Nowadays, the mushrooming of NGO, appeals, parades, concerts (last one the Live Earth) is not enough to explain our involvement. What changes among today’s youth is the growing awareness of the issues of our planet, that compared to the 1968 is far more concrete. Of course, taking part in a parade in May 1968, posing in front of a camera or in a hippy meeting is much more fashion than going as a volunteer to Africa, getting committed with an association or participate to online initiatives such as this Blog Action Day (whose logo is on purpose displayed beside that picture that goes back to 1968). It goes without saying that throwing stones to the police in Saint-Michel Boulevard turns out to be trendier than being responsible consumers or avoiding leaving the charger of the mobile plugged or standing up for the right of vote for the immigrants who have been living in the country long enough.
But I do not just refer to the small everyday deeds far from the extreme deeds that moved our parents. I am also thinking about initiatives for the European Federation or other associations that try to draw the European countries closer to one another. Or to leave his homeland with the Erasmus Project, an occasion to rethink tolerance and breadth of outlook.

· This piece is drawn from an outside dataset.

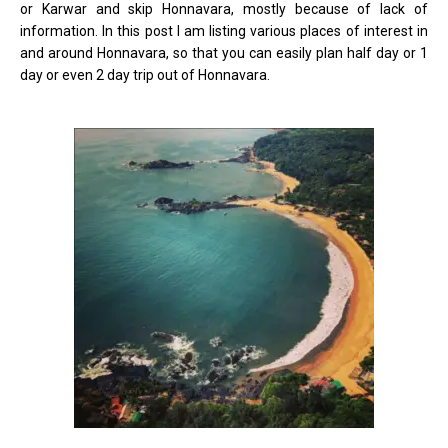
or Karwar and skip Honnavara, mostly because of lack of
information. In this post I am listing various places of interest in
and around Honnavara, so that you can easily plan half day or 1
day or even 2 day trip out of Honnavara.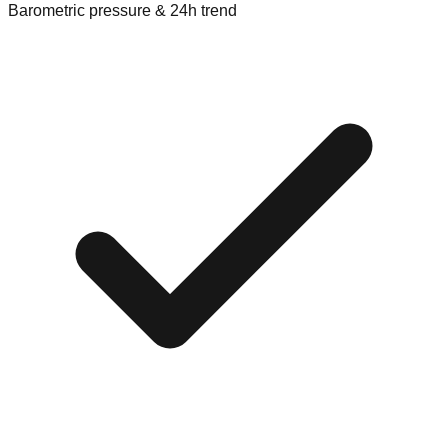
Barometric pressure & 24h trend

No, we are not the X generation, those who do not have ideals, individualist and so forth. The generation of our parents was undoubtedly more politicized but not more committed than ours.
PS (about politicization)
On my bedside table at the moment I happen to have Cuori Neri, a good book by Luca Telese about the “black Dead” that perished during those terrorism years in Italy. In Rome alone between 70’s and 80’s there were a hundred political murders, victims of the hatred between fascist and communist militants. In the capital city, one of the most heated battle ground was the borough of Trieste-Salaria, where I have been studying for three years. My memory goes back to the evenings spent in front of the ice cream shop in Piazza Trieste. And now I can grab the full meaning of the graffiti displayed on the wall of the building: “Paolo is still alive”.

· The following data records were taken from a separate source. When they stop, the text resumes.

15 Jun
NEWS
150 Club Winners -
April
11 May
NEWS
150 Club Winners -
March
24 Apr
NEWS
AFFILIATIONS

Paolo is Paolo di Nella, militant – fascist and conservationist - violently killed on February 9th 1983 while putting ads up on the wall. Now those times of extreme political exacerbation no longer exist. And below that graffiti in 2000, it happened that I together with Nicola Dell’Arciprete spoke up in order to shake the asleep minds of the Italian public opinion by creating a medium which could give us the chance to make our voices heard. Today that medium does exist and you are reading it. I reckon this is a commitment as well.